Isle of Dogs
Dir. Wes Anderson
“Will you help him, the little pilot?”
“Why should I?”
“Because he’s a twelve year old boy. Dogs love those.”
With all the same wry humor and pleasantly symmetrical compositions characteristic of a Wes Anderson film, Isle of Dogs spins a tale of loyalty and love between a boy and man’s best friend. Anderson’s newest film features a familiar cast (among them Bill Murray, Edward Norton, and Frances McDormand) and marks the director’s second adventure in stop-motion animation after Fantastic Mr. Fox.
Set twenty years in the future in Japan, Isle of Dogs follows the story of a young boy named Atari as he tries to find his lost pet on an island of exiled dogs. Due to a dog flu epidemic that has taken over the city of Megasaki, Mayor Kobayashi, a vehement anti-dog proponent, decrees that all dogs be sent to a “trash island” just off the coast, transported via creaky metal baskets. The dogs quickly form feral packs in search of food, where we meet a ragtag group of dogs made up of King (Bob Balaban), Duke (Jeff Goldblum), Rex (Edward Norton), Boss (Bill Murray), and their rough around the edges leader Chief (Bryan Cranston). After crash-landing on the island, Atari sets in motion a revolution to save all dogs on trash island and help reform the surly Chief in the process.

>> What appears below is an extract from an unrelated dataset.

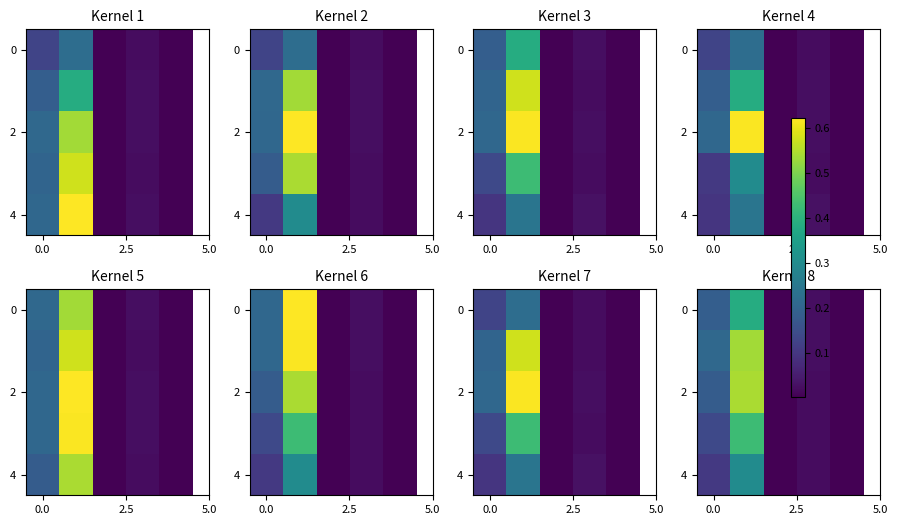

At how many categories does at least one series exceed 0?

5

As with all Wes Anderson films, there is a certain unattached quirkiness that lends itself to the script and makes for delightfully dry humor. The stop-motion animation lends itself to Anderson’s ability to create a beautiful shot but this time with a new color palette of more muted browns and reds. Anderson’s strongest choice in the film is probably his refusal to subtitle anything said in Japanese, relying on the audience’s ability to pick up on body language and tonality. So while all dogs can speak English, Atari speaks in only Japanese, and Western audiences rely heavily on context to glean meaning from what the young boy says. While a unique idea when approaching a setting outside of the United States it does make one wonder how the film is to be presented outside of the U.S. and if perhaps the film was crafted with too Western a lens. After all, the character of Tracy, a blonde foreign exchange student from Ohio and studying in Japan, speaks, even to her Japanese classmates, in English throughout the entire movie, save for a ten second interval where she speaks hurriedly in Japanese to her host mother.
Although the film was an enjoyable and aesthetically pleasing experience overall, as an Asian American, I found myself sinking into my chair at the very idea of Tracy, a character who could have very easily been Japanese. While I understand the “rules” Wes Anderson seems to have created for this world in order for an English-speaking audience to understand the film, I wonder how the film translates, quite literally, to non-English-speaking countries. There is something so underhandedly infuriating as well when a movie about talking dogs insists on having the dogs characterized as love interests all be blonde or light-haired.
Isle of Dogs’ greatest strength is in its sentiment and its biggest downfall is unfortunately in the way it seems to use Japan as a backdrop more than anything else.